» **Extract to read**
Lately, I’ve been trying out MailWasher, which allows you the opportunity to bounce messages directly back to the spammer, with the idea that they’ll assume your address doesn’t work and eventually remove you from their list. It doesn’t always work — I’ve had to manually unsubscribe from all the About.com mailing lists someone thought it would be fun to sign me up for — but if nothing else it makes the process of deleting spam much quicker and keeps mail like “Free XXX Webcams” out of my In Box.

But I think what I notice most about my e-mail is that I don’t get enough from people I want to hear from. That just doesn’t seem right.

“I know you miss the Wainwrights, Bobby, but they were weak and stupid people — and that’s why we have wolves and other large predators.” — today’s cartoon on my Far Side calendar

I debated scanning the image (a little boy and his father at a fence, watching wolves run through the house next door), but then I came across this letter from Gary Larson.

Oh dear god, no:

Independence Day producer Dean Devlin told SCI FI Wire that he and partner Roland Emmerich came up with the storyline for a sequel in the wake of the Sept. 11 terrorist attacks on New York and Washington. “Since September 11th, [director Emmerich] and I did a lot of reflecting on the movie,” Devlin said in an interview while promoting his latest film, Eight Legged Freaks. “It started because people were asking us about images that were fantasy images that then looked so frightening real in the [wake of] horrible events that took place.”

Found at Science Fiction Weekly. Personally, I’ve gone out of my way not to see Independence Day a second time, since it…well, since it sucked. I’ll admit, I enjoyed it at the time, but the minute I started thinking about it…whoo boy. Someone once said that, as a moviegoer, he really did enjoy the film immensely but that, as a fan of intelligent science fiction and story and writing, he wanted to burn every minute of the film to the ground. I thought that someone was J. Michael Straczynski, but, despite quite a bit of effort, I haven’t been able to find that quote anywhere.

If you can’t find something on the internet, does that mean it doesn’t really exist?

» **Data extract**
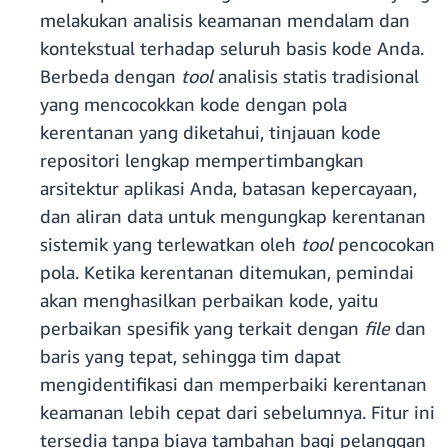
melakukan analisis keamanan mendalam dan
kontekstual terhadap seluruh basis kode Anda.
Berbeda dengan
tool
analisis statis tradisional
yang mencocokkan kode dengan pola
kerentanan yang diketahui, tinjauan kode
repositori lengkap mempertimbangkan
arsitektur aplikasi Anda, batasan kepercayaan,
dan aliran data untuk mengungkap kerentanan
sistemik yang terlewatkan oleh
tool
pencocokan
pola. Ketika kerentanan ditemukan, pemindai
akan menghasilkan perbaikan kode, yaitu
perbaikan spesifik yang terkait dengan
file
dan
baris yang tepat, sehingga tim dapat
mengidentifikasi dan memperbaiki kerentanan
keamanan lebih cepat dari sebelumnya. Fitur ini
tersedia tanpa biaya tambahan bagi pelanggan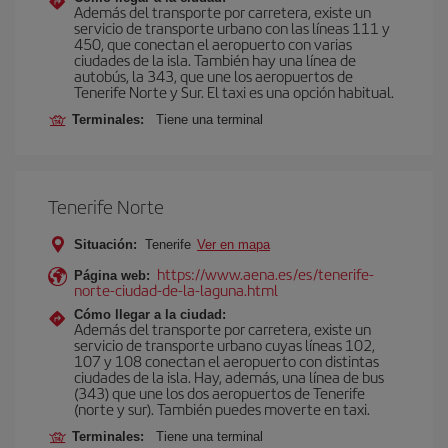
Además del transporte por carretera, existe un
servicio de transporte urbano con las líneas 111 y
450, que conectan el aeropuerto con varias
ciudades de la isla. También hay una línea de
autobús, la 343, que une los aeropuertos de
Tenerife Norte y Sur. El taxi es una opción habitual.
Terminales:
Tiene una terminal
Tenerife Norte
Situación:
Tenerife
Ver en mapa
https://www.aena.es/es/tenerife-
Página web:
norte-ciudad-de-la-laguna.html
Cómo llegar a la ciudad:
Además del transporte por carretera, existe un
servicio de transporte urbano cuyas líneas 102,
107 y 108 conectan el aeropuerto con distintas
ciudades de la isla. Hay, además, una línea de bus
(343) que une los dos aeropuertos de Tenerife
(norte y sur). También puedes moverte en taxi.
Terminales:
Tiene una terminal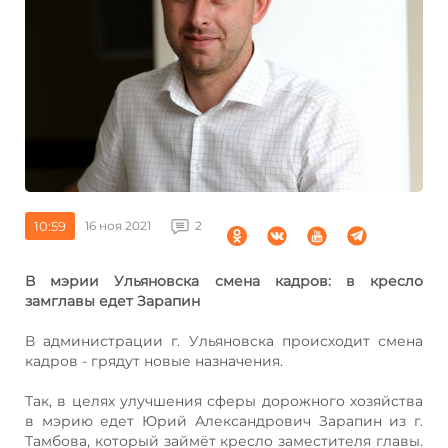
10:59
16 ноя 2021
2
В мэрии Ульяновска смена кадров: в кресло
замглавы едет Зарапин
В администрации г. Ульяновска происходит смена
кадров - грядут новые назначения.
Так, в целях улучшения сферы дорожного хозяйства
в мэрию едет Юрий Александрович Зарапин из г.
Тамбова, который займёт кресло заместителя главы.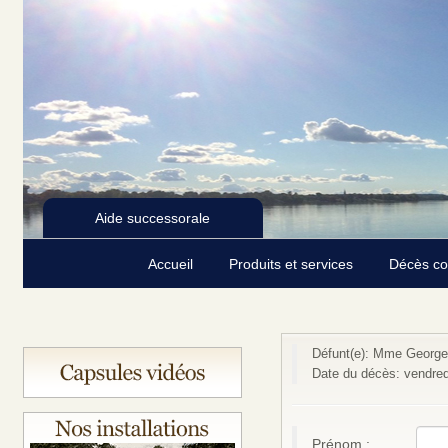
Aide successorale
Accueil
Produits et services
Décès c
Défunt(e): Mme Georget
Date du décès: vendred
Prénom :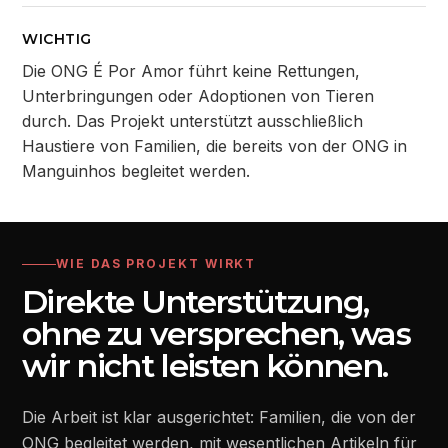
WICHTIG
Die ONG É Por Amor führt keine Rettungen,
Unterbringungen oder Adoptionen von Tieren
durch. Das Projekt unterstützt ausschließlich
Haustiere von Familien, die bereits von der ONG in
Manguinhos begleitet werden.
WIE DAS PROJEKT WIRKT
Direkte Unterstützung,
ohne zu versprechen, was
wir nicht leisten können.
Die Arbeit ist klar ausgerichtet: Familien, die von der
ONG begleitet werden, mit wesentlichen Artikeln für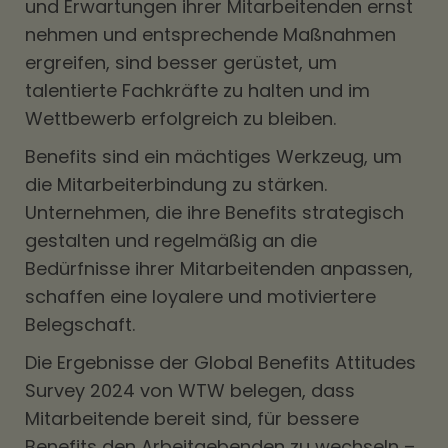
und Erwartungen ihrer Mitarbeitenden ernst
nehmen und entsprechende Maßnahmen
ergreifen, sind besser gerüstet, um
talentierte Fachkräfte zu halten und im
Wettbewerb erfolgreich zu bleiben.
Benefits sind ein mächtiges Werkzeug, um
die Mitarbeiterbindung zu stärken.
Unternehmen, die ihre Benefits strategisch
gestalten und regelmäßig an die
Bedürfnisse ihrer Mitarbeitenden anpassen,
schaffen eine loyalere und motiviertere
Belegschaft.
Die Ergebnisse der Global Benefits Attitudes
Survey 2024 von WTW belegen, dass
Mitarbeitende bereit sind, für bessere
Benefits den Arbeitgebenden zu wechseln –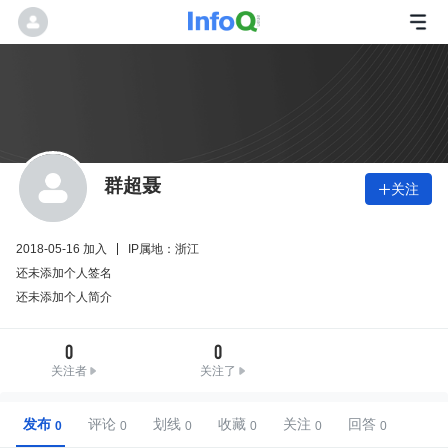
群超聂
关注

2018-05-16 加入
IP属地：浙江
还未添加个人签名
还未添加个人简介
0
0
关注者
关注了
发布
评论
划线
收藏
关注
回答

...

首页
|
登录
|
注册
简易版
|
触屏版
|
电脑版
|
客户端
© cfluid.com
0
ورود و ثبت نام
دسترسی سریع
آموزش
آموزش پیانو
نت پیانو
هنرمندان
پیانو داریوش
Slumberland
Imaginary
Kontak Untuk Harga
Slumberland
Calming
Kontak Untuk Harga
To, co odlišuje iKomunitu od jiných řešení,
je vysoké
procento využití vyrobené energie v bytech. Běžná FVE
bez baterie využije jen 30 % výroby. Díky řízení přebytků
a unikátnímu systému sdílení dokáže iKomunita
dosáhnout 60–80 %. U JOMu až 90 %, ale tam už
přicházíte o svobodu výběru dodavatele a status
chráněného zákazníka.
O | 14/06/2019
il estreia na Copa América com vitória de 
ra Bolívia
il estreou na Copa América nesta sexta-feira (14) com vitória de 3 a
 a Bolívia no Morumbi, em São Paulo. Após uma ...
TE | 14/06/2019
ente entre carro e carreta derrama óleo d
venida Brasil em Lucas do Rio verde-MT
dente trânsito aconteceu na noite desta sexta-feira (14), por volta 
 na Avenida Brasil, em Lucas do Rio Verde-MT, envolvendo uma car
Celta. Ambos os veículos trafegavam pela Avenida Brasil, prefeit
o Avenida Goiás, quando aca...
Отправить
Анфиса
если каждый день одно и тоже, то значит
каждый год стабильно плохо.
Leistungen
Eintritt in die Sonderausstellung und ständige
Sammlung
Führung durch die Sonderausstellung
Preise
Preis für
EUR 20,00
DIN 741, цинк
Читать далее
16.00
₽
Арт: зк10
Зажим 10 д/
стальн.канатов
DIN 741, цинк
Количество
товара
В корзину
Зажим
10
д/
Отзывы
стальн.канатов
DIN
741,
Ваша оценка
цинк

» **Tasks and exercises**
A. Reproduce the passage of the blog post starting with "Lately, I’ve been" and going on through "of my In Box.".
B. In the blog post, which program does the writer use to bounce messages back to spammers?

» **Results of the tasks**
A.
Lately, I’ve been trying out MailWasher, which allows you the opportunity to bounce messages directly back to the spammer, with the idea that they’ll assume your address doesn’t work and eventually remove you from their list. It doesn’t always work — I’ve had to manually unsubscribe from all the About.com mailing lists someone thought it would be fun to sign me up for — but if nothing else it makes the process of deleting spam much quicker and keeps mail like “Free XXX Webcams” out of my In Box.

B. MailWasher.